**DIRECTIONS:** Count the lines in the records below that contain the word "carence", and give only that number.
*** Opening of INPUT DATA ***
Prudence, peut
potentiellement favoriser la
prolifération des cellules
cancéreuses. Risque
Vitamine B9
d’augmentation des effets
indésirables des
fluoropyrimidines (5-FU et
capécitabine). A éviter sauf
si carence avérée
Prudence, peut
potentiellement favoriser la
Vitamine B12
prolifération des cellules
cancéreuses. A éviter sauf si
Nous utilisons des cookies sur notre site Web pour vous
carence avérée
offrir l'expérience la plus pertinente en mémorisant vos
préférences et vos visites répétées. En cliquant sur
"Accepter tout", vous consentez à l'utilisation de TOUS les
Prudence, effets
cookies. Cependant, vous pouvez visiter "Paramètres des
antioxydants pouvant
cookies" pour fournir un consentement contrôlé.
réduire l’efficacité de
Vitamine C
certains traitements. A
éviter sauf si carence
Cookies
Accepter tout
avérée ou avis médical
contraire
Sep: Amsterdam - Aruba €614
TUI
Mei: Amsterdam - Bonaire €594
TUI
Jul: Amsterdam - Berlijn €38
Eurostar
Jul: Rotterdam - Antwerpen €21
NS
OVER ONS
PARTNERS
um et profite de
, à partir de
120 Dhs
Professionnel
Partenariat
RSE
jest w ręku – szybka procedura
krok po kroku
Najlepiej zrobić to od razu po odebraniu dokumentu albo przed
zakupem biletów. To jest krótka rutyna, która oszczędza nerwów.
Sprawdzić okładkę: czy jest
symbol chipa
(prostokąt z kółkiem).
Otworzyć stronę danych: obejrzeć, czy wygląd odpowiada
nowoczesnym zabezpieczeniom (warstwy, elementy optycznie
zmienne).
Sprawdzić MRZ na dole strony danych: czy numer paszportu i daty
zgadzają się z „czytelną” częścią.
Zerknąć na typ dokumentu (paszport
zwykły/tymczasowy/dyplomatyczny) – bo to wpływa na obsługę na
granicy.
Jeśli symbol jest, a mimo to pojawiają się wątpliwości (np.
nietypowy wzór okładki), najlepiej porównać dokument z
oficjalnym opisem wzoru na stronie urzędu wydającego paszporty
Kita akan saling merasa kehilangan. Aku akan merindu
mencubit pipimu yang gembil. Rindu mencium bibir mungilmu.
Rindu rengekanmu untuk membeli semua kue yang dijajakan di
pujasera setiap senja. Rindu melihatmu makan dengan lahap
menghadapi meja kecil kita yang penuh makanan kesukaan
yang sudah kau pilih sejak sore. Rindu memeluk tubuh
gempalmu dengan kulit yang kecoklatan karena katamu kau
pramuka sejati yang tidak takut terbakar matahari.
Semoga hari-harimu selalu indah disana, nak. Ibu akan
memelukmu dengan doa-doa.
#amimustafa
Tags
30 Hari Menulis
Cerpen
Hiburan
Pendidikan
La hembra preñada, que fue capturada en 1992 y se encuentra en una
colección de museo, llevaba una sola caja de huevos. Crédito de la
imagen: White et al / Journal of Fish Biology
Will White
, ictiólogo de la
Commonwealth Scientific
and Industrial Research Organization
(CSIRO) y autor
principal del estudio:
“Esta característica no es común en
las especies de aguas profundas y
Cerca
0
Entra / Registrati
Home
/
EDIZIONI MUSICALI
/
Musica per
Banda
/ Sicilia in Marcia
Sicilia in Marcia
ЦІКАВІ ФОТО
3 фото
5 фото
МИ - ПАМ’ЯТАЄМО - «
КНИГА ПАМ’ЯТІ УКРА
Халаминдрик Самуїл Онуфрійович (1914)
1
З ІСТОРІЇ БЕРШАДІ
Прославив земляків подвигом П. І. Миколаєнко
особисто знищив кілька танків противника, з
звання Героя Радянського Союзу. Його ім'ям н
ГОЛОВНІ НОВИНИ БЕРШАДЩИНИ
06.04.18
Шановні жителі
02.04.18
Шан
*** Close of INPUT DATA ***
**EXPECTED ANSWER:** 3